Whether or not Game of Thrones has done Tyrion Lannister dirty — making him far less intelligent onscreen than he is in George R.R. Martin's books — the fact of the matter is that on the show, Tyrion has not lived up to all that hype about his great mind. And of all the candidates left for the Iron Throne, he's perhaps one of the least qualified to occupy it at this point.
Early on in the HBO series, Tyrion (Peter Dinklage) was very adept at maneuvering through the sociopolitical facets of Westeros — usually just to save his own skin, but still, he had vision and a deep understanding of the complicated people around him. He also proved to be a surprisingly formidable Hand for Joffrey (Jack Gleeson), especially during the Battle of the Blackwater, and his strength of character and wit separated him from the rest of the Lannisters enough to certify him as a Good Guy worth rooting for. As a result, there was a time on this series when Tyrion was a very viable, if still unlikely, candidate for leadership of the whole shebang. That time has long passed, however.
Tyrion is still a smooth talker, but lately his record has been stacked with one mistake after the next. His terrible advisory skills are to blame for almost every catastrophic event in Daenerys Targaryen's (Emilia Clarke) recent history, up to and including what transpired to make her the Mad Queen.
Let's review just a few of his major mishaps, shall we? Tyrion was responsible for the naive pact with the slavers in Meereen, and it was his idea to sack Casterly Rock, costing Daenerys critical allies and resources and completely overlooking the fact that his grand "impregnate the b----" attack plan would've worked just as well — and kept casualties to a minimum — if they'd taken advantage of that secret entrance to the Red Keep.
We can also thank Tyrion for the disastrous Wight Hunt mission. How it was that he still believed in Cersei's (Lena Headey) capacity for reason or empathy at that point is perhaps the biggest mystery Game of Thrones will ever leave us with. If the Wight Hunt had never happened, the Wall might still be standing. We were all Sansa Stark (Sophie Turner) when she responded to Tyrion's inexplicable gullibility in the Season 8 premiere, saying, "I used to think you were the cleverest man alive." (In fairness to Sansa, when she last saw him, he still was a character with discernible sensibilities.)
The final season has presented audiences with an especially dense version of Tyrion Lannister, as he steered Daenerys toward Dragonstone at the expense of Rhaegal and Missandei (Nathalie Emmanuel) and gave Dany a front row seat to her best friend's beheading with his second pointless entreaty to Cersei.
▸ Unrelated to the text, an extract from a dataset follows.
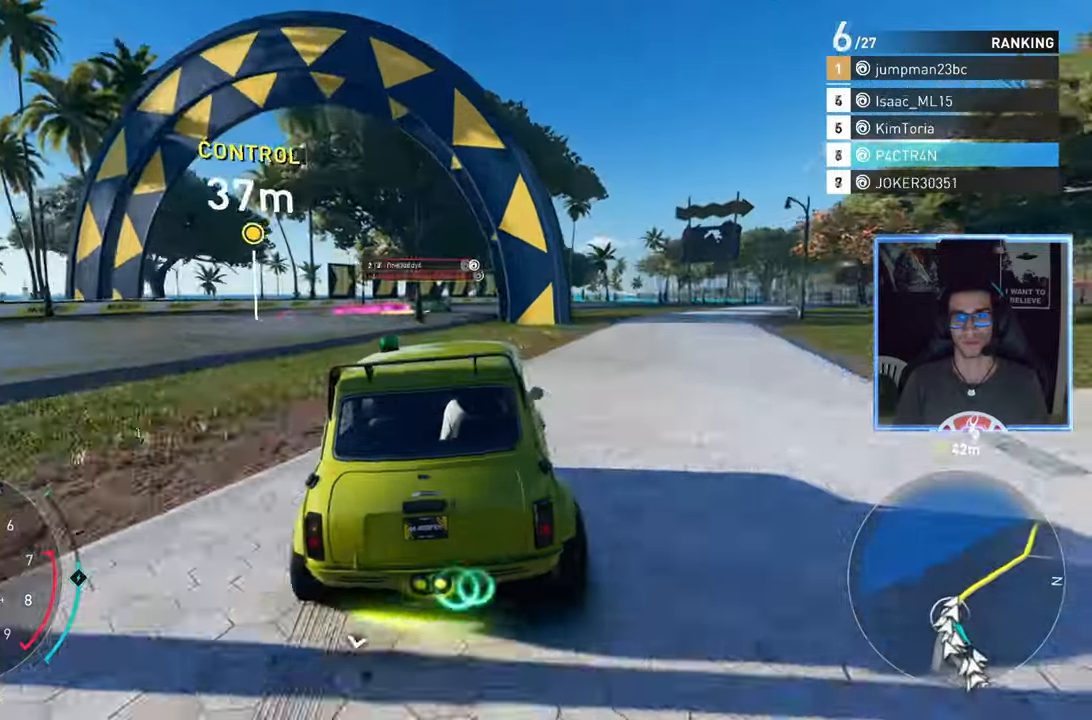
{"buttons": ["R2"], "left_stick": "right", "right_stick": "center", "events": [[83, "left_stick", "right"], [167, "A", "up"], [233, "left_stick", "center"], [417, "left_stick", "right"]]}
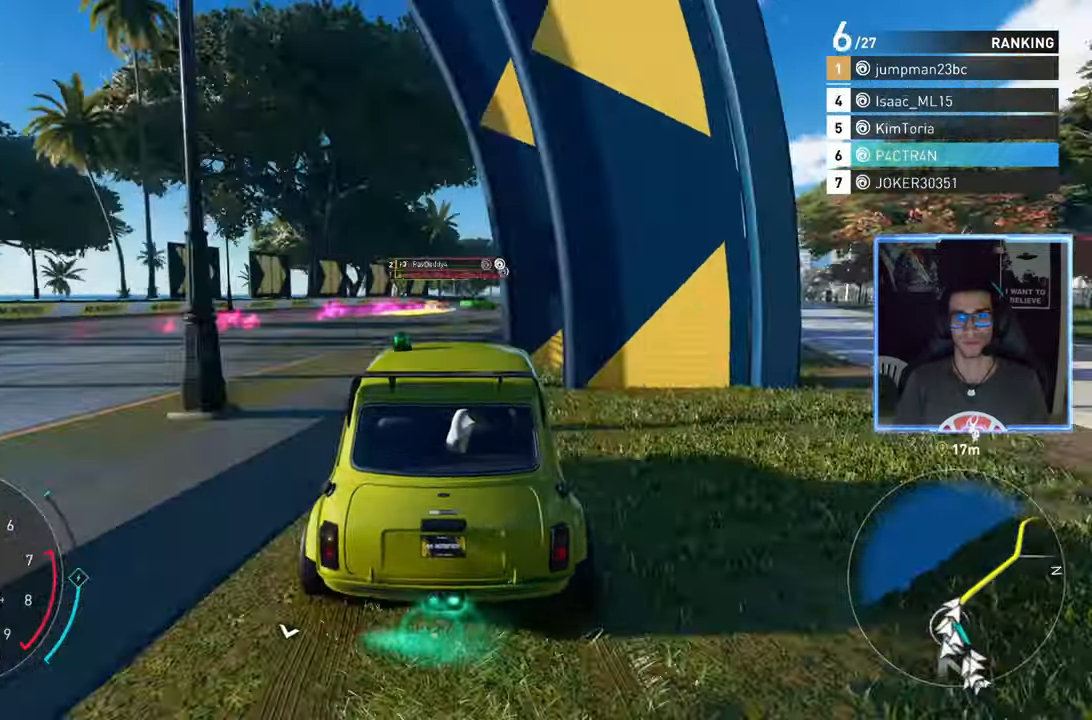
{"buttons": ["R2"], "left_stick": "right", "right_stick": "center", "events": []}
He also made sure Dany would feel extra isolated by spidering with Varys (Conleth Hill) about Jon Snow's (Kit Harington) lineage and then telling her all about it. Tyrion's inexplicable decision making directly caused almost everything that went wrong for Daenerys ahead of her Mad Queen snap.
Despite saddling him with so many failings, though, Game of Thrones still can't seem to decide what to do with Tyrion Lannister. In one moment, he was rightly pegged for a fool by Sansa, and in another, he was told by Jorah Mormont (Iain Glen) that he's still got an intellect worth saving. Daenerys has somehow continued to accept his counsel, but if anyone else on the show still has a brain, they'll know that Tyrion's instincts aren't to be trusted anymore. And yet there's still a very real chance that the show will disregard how much it's dismantled Tyrion's smarts and tell us he's still wise enough to lead.
Tyrion's moral fabric is still intact; he may very well be on a personal journey to self-betterment by cutting out all the "whore-mongering" and sloppy drunkenness, and the best scene of "The Bells" saw him willing to sacrifice himself on the chance that Jaime (Nikolaj Coster-Waldau) might successfully sound for a surrender. However, the dumbing down of Tyrion Lannister since Season 6 could only be explained away by Tyrion playing some long con on Daenerys — and given how loyal he remained to Dany while alone with Varys, that was clearly not the case.
No matter how much of a "good man" he is, to borrow a phrase from Sansa, Tyrion has proven that he doesn't know how to deal with tyrants, allies, or even his own leaders. He has no business making any more decisions that might affect the masses. The best outcome for the character would be for him to either (1) finally suffer the consequences of the problem he's helped to create with the Mad Queen, or (2) survive it all and revert back to his brothel-and-booze ways so that he can, indeed, fulfill his lifelong dream of dying at the age of 80 with ... well, you know.
Seven save Westeros if they give this guy the keys, though.
Game of Thrones' series finale airs Sunday, May 19 at 9/8c on HBO.